Assignment: Copy the text of each of these lines word for word, leaving out the pictures.

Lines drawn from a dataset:
--- START ---
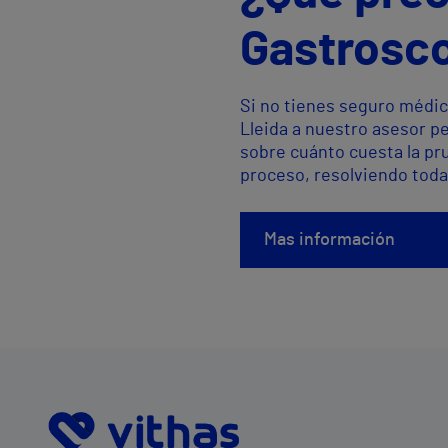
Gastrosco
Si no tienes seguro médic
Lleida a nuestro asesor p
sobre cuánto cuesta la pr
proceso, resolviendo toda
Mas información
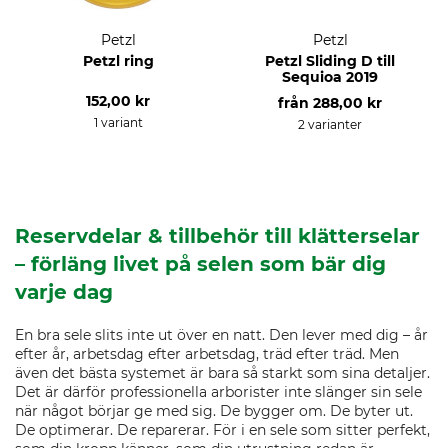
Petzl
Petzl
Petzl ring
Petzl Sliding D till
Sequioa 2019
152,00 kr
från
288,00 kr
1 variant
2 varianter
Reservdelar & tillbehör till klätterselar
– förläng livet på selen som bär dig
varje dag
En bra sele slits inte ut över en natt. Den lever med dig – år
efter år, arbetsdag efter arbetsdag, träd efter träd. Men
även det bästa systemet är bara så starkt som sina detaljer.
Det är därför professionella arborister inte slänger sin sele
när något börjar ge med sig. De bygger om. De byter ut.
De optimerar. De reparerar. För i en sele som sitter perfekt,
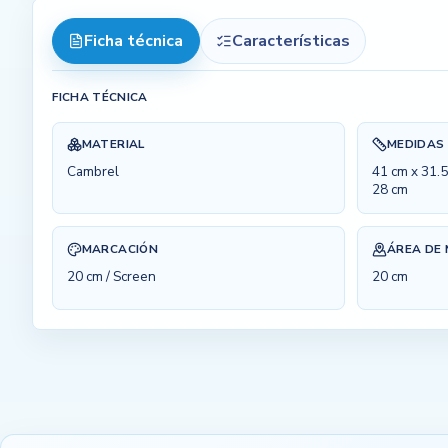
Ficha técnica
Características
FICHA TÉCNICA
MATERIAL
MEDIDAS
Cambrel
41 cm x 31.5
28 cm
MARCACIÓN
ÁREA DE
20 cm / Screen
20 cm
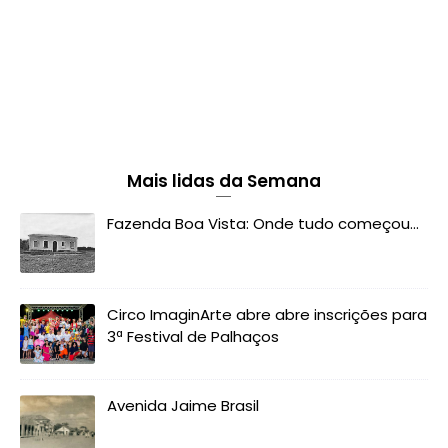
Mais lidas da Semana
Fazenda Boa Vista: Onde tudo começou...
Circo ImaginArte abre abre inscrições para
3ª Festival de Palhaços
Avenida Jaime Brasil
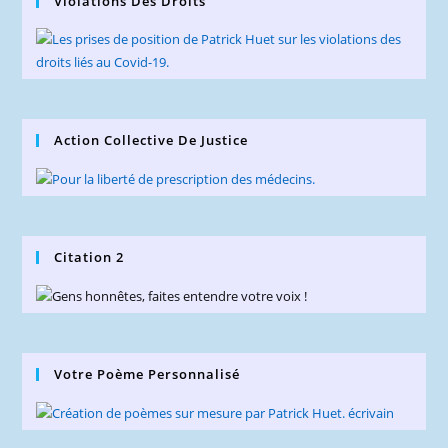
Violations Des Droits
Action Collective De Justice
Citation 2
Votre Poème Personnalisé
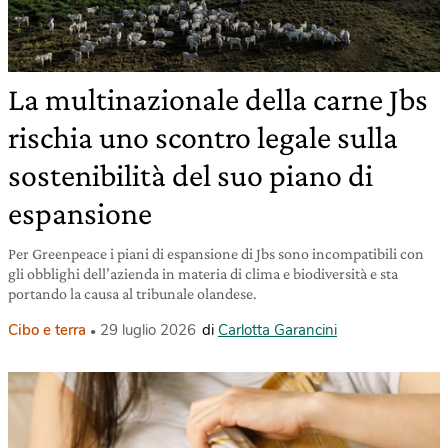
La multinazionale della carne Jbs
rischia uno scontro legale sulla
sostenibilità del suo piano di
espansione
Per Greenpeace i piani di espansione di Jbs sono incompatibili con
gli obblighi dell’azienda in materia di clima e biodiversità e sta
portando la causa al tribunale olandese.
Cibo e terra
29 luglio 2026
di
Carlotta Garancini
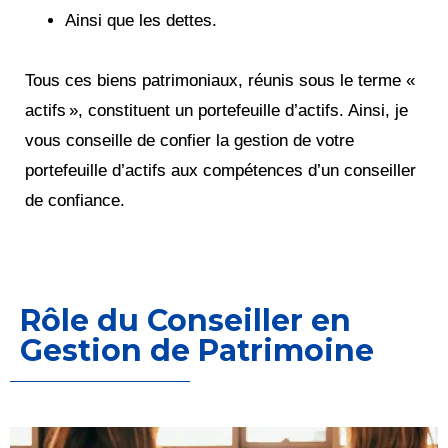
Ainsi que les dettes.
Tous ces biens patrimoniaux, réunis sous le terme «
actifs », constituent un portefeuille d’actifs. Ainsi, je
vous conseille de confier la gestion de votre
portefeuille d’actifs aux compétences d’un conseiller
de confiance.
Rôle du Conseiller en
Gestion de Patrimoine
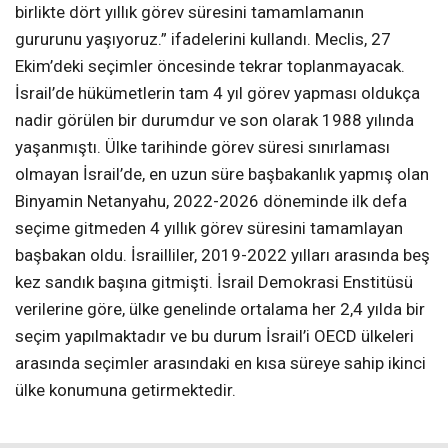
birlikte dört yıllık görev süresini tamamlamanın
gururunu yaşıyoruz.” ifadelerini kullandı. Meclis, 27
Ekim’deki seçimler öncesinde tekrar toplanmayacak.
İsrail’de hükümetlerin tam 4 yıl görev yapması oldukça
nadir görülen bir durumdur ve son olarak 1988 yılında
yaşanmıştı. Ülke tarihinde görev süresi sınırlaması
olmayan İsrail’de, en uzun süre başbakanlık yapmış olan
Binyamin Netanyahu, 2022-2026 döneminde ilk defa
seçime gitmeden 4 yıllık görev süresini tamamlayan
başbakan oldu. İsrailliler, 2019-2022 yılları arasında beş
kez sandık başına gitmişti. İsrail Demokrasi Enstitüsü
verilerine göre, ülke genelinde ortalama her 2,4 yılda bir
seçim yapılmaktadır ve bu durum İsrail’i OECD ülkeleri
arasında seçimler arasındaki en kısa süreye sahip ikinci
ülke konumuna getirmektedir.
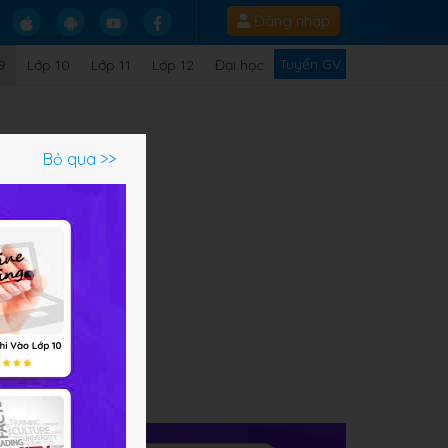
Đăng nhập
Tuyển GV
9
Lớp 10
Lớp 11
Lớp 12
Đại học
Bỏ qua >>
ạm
--- END ---
Expected answer:
Gastrosco
Si no tienes seguro médic
Lleida a nuestro asesor p
sobre cuánto cuesta la pr
proceso, resolviendo toda
Mas información
Petzl
Petzl
Petzl ring
Petzl Sliding D till
Sequioa 2019
152,00 kr
från
288,00 kr
1 variant
2 varianter
Reservdelar & tillbehör till klätterselar
– förläng livet på selen som bär dig
varje dag
En bra sele slits inte ut över en natt. Den lever med dig – år
efter år, arbetsdag efter arbetsdag, träd efter träd. Men
även det bästa systemet är bara så starkt som sina detaljer.
Det är därför professionella arborister inte slänger sin sele
när något börjar ge med sig. De bygger om. De byter ut.
De optimerar. De reparerar. För i en sele som sitter perfekt,
Ficha técnica
Características
FICHA TÉCNICA
MATERIAL
MEDIDAS
Cambrel
41 cm x 31.5
28 cm
MARCACIÓN
ÁREA DE
20 cm / Screen
20 cm
Mais lidas da Semana
Fazenda Boa Vista: Onde tudo começou...
Circo ImaginArte abre abre inscrições para
3ª Festival de Palhaços
Avenida Jaime Brasil
Violations Des Droits
Action Collective De Justice
Citation 2
Votre Poème Personnalisé
La multinazionale della carne Jbs
rischia uno scontro legale sulla
sostenibilità del suo piano di
espansione
Per Greenpeace i piani di espansione di Jbs sono incompatibili con
gli obblighi dell’azienda in materia di clima e biodiversità e sta
portando la causa al tribunale olandese.
Cibo e terra
29 luglio 2026
di
Carlotta Garancini
Ainsi que les dettes.
Tous ces biens patrimoniaux, réunis sous le terme «
actifs », constituent un portefeuille d’actifs. Ainsi, je
vous conseille de confier la gestion de votre
portefeuille d’actifs aux compétences d’un conseiller
de confiance.
Rôle du Conseiller en
Gestion de Patrimoine
birlikte dört yıllık görev süresini tamamlamanın
gururunu yaşıyoruz.” ifadelerini kullandı. Meclis, 27
Ekim’deki seçimler öncesinde tekrar toplanmayacak.
İsrail’de hükümetlerin tam 4 yıl görev yapması oldukça
nadir görülen bir durumdur ve son olarak 1988 yılında
yaşanmıştı. Ülke tarihinde görev süresi sınırlaması
olmayan İsrail’de, en uzun süre başbakanlık yapmış olan
Binyamin Netanyahu, 2022-2026 döneminde ilk defa
seçime gitmeden 4 yıllık görev süresini tamamlayan
başbakan oldu. İsrailliler, 2019-2022 yılları arasında beş
kez sandık başına gitmişti. İsrail Demokrasi Enstitüsü
verilerine göre, ülke genelinde ortalama her 2,4 yılda bir
seçim yapılmaktadır ve bu durum İsrail’i OECD ülkeleri
arasında seçimler arasındaki en kısa süreye sahip ikinci
ülke konumuna getirmektedir.
Đăng nhập
Tuyển GV
9
Lớp 10
Lớp 11
Lớp 12
Đại học
Bỏ qua >>
ạm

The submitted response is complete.